### Requirement
With the pictures left out, copy the listing below exactly.

### Data excerpt
==*==
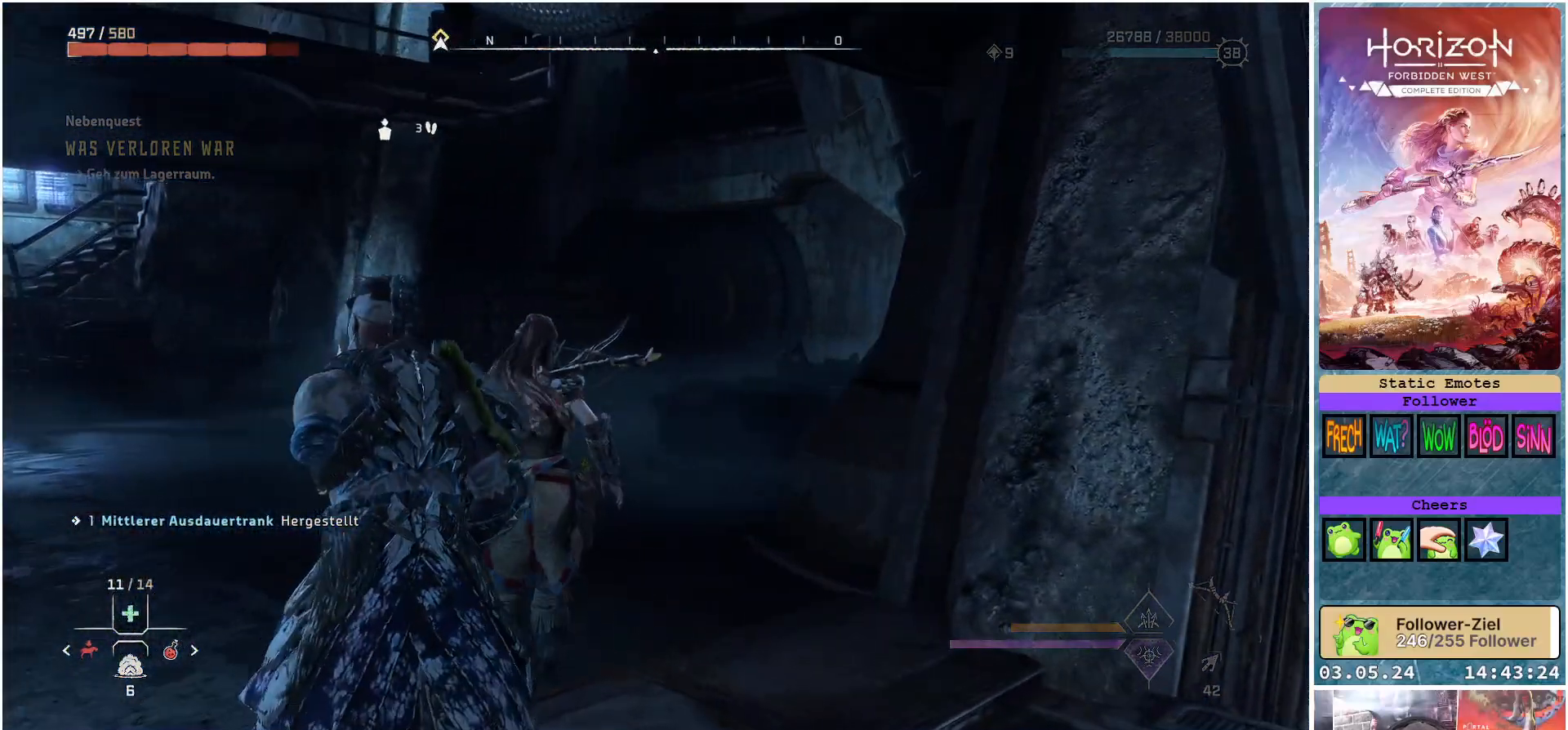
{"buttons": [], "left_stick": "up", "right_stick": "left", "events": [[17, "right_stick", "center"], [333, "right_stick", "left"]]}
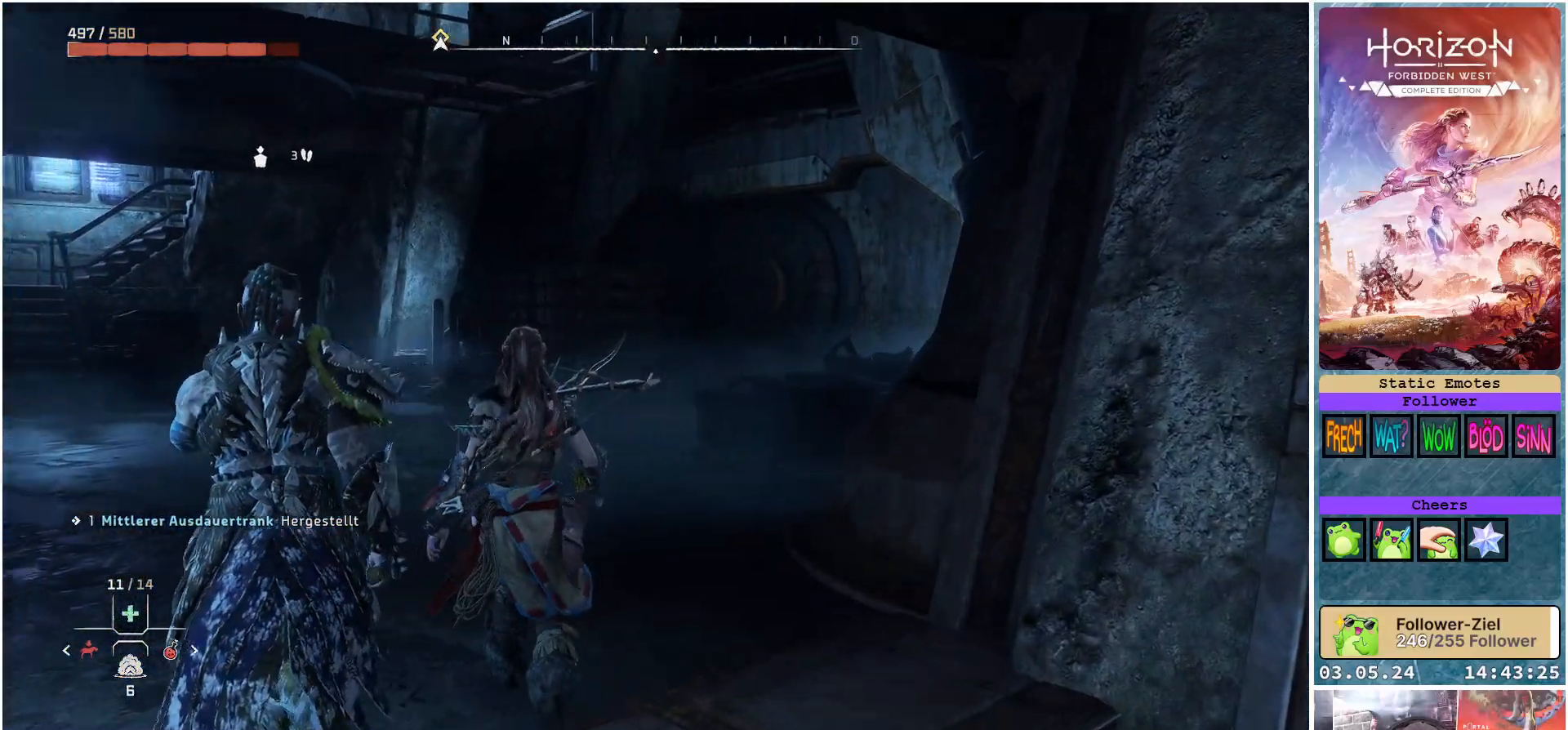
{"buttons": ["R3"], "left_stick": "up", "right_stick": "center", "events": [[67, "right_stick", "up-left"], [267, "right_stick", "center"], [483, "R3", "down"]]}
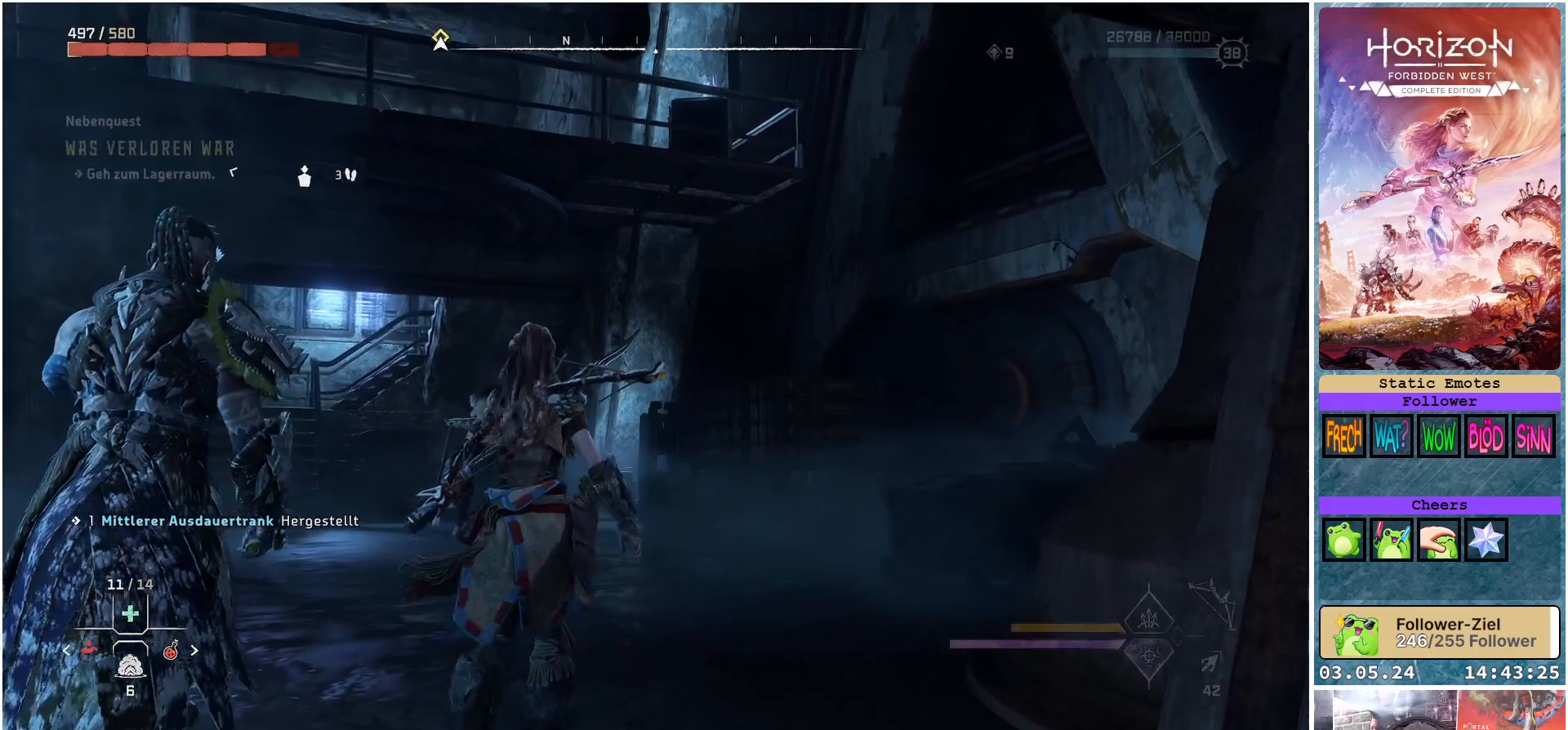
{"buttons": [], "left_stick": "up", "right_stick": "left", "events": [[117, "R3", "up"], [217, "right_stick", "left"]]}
==*==
### Answer for the task
{"buttons": [], "left_stick": "up", "right_stick": "left", "events": [[17, "right_stick", "center"], [333, "right_stick", "left"]]}
{"buttons": ["R3"], "left_stick": "up", "right_stick": "center", "events": [[67, "right_stick", "up-left"], [267, "right_stick", "center"], [483, "R3", "down"]]}
{"buttons": [], "left_stick": "up", "right_stick": "left", "events": [[117, "R3", "up"], [217, "right_stick", "left"]]}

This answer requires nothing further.